The Future of Identity Politics in Bengal

Over the years, many scholars have been critical about the idea of “identity politics” and called it uselessly regressive, but the existence of identity politics is an indicator of the health of a democracy because it means that marginalized sections are making an active effort to share power. The issue is never simply the assertion of caste, religious or regional identity by itself, but how identity functions as “an instrument” to access material gains in a power set-up. Also, identities are not produced by choice but as a response to historical challenges, largely social and economic, and not necessarily cultural ones. Identity is generally meant to be the “site of resistance” for a community, and at times can also become oppressive to the very people it is trying to emancipate, by replicating the structures of oppressors. This has been witnessed in North Bengal. Writing in the context of the politics forged around ethnic identities in the North East that also coalesced around the experience of racism, R K Debbarma states that if identity politics evolves from an uncritical evaluation of the “self”, then it is often self-defeating. One of the strongest criticisms of identity politics has been that it tends to be obsessed with the historical injustices suffered by communities, and cannot move beyond it. Being stuck in the loop of history can take away the vision to move forward with a strategy to right the wrong, which is counterproductive to the original project of securing political power. So, identities need to be situated historically, but with a view of the future. The purpose of organizing under identity in the present is to overcome a historical injustice so that the identity is no longer required in the future when the objectives outlined by the present political project have been achieved.

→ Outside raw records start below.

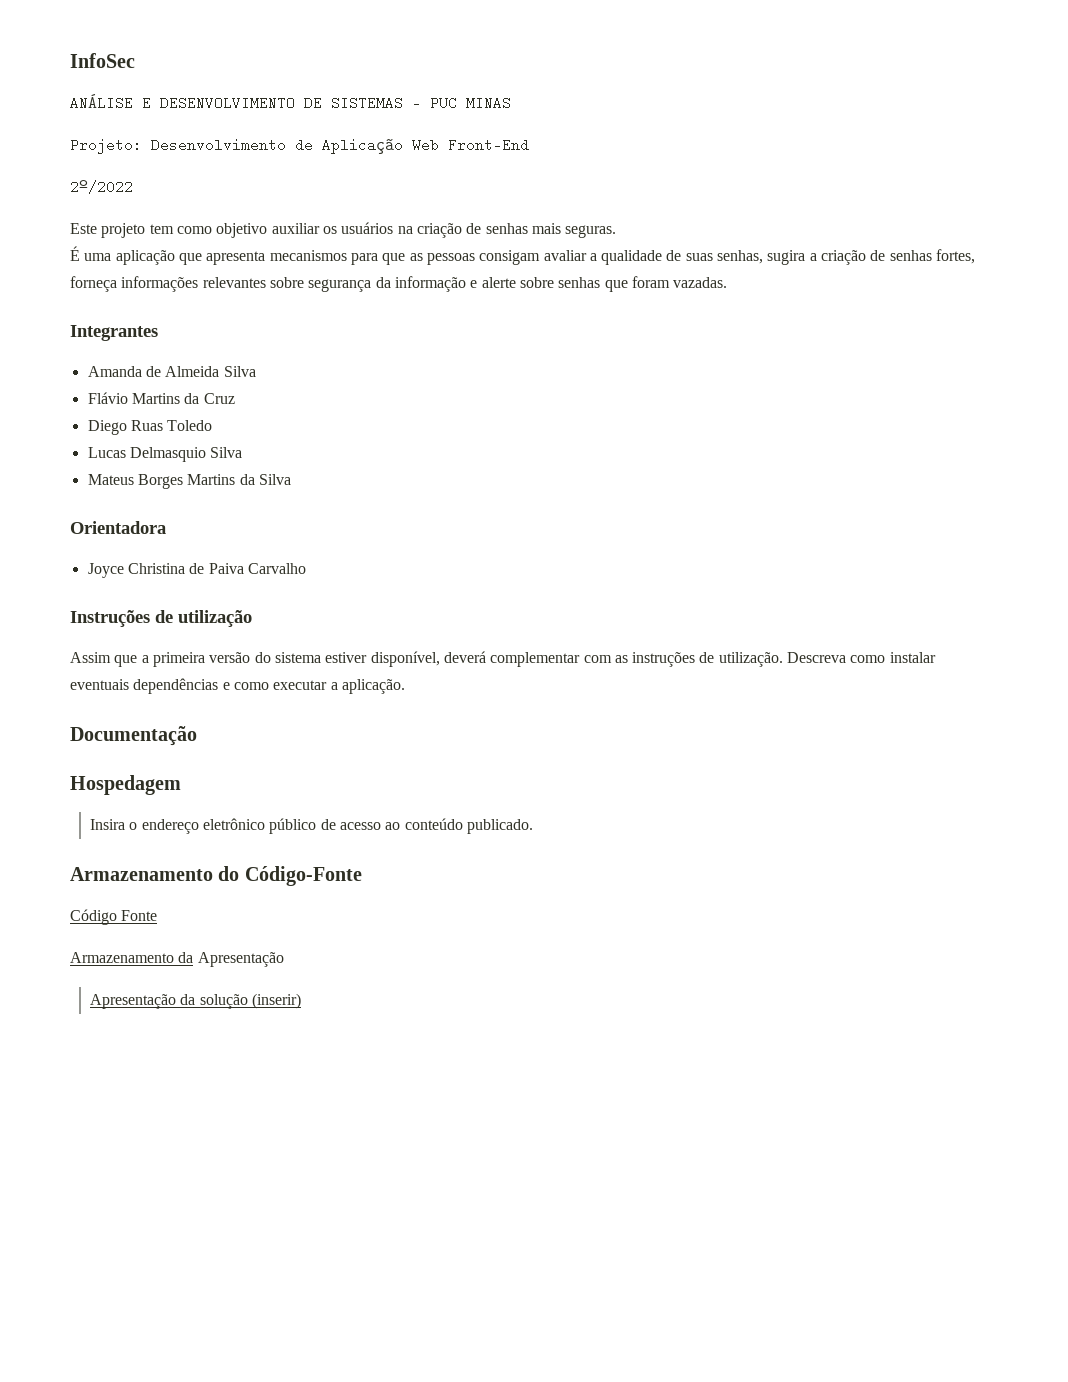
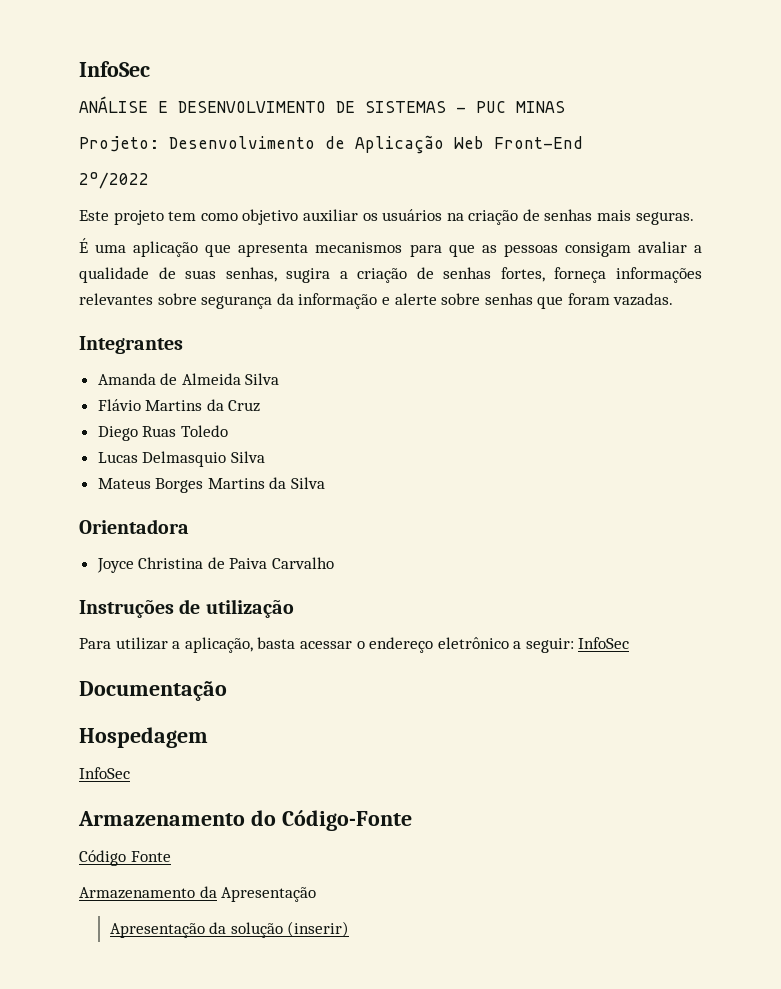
[70,651,936,667] [70,678,405,694] [70,726,197,746] [70,775,181,795] [89,818,533,834] Assim que a primeira versão do sistema estiver disponível, deverá complementar com as instruções de utilização. Descreva como instalar eventuais dependências e como executar a aplicação. // Documentação // Hospedagem // Insira o endereço eletrônico público de acesso ao conteúdo publicado. -> [79,637,630,653] [79,681,227,701] [79,727,208,748] [79,767,130,779] Para utilizar a aplicação, basta acessar o endereço eletrônico a seguir: InfoSec // Documentação // Hospedagem // InfoSec

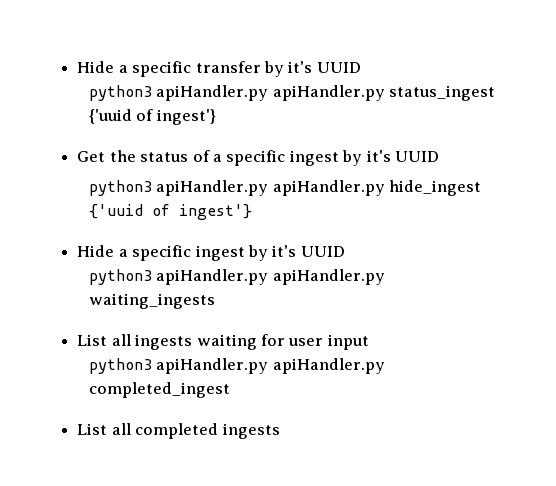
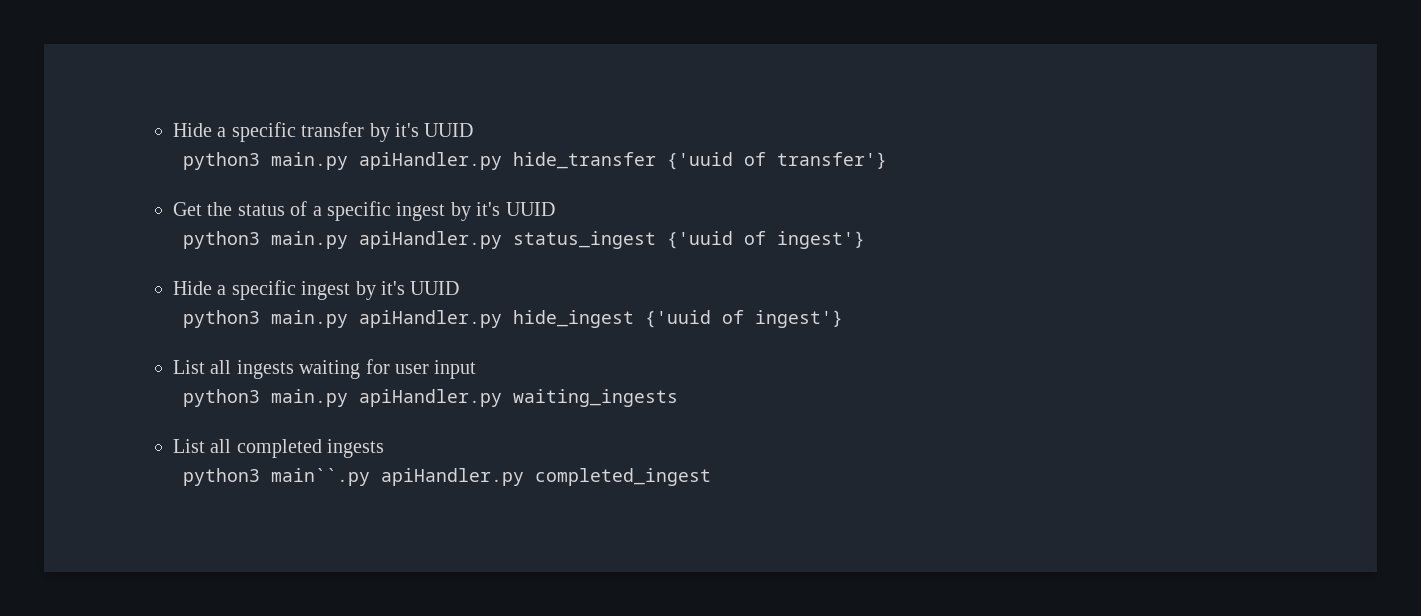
[156,85,495,101] [88,109,216,125] apiHandler.py apiHandler.py status_ingest {'uuid of ingest'} -> [271,152,888,170] main.py apiHandler.py hide_transfer {'uuid of transfer'}
[156,180,481,196] apiHandler.py apiHandler.py hide_ingest -> [271,231,657,249] main.py apiHandler.py status_ingest
[156,269,385,285] [88,293,215,309] apiHandler.py apiHandler.py waiting_ingests -> [271,310,844,328] main.py apiHandler.py hide_ingest {'uuid of ingest'}
[156,358,385,374] [88,382,230,398] apiHandler.py apiHandler.py completed_ingest -> [271,389,679,407] main.py apiHandler.py waiting_ingests
(280, 431) none -> [183,468,712,486] // python3 main``.py apiHandler.py completed_ingest

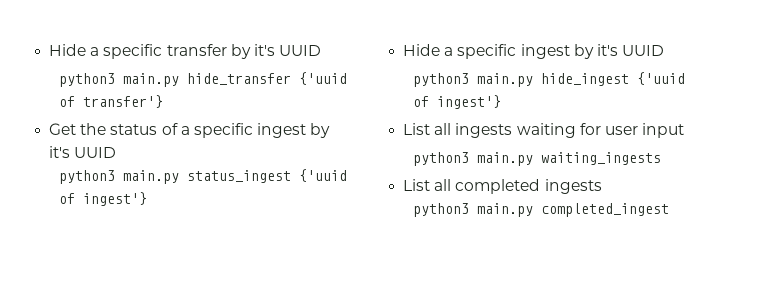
[359,152,503,170] apiHandler.py -> (179, 80) none
[359,231,503,249] apiHandler.py -> (179, 177) none
[359,310,503,328] apiHandler.py -> (533, 80) none
[359,389,503,407] apiHandler.py -> (533, 159) none
[271,468,525,486] main``.py apiHandler.py -> [476,203,533,217] main.py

Historically, though Bengal’s varied identity groups have been strong in expressing their opinion and position, it is yet to be seen if in the future they will form a stronghold in mainstream politics. Ultimately, all this noise about identity is futile if it cannot bring about social and economic reforms for the marginalized. Whether it is the Muslim population or the Scheduled Castes and Tribes or the Other Backward Classes—their identity struggle continues because they have always got a shoddy deal from mainstream administration. The few elite leaders and families that have pretended to take up their causes have in reality, filled their own pockets, not particularly bothered whether true social and economic development has been carried out for their communities. A lot of work still remains to be carried out to truly eradicate the social and economic cleavage between the haves and have-nots, and once equality is reached, the need for identity politics will either disappear or form around a new need that will be necessary for further development of future generations.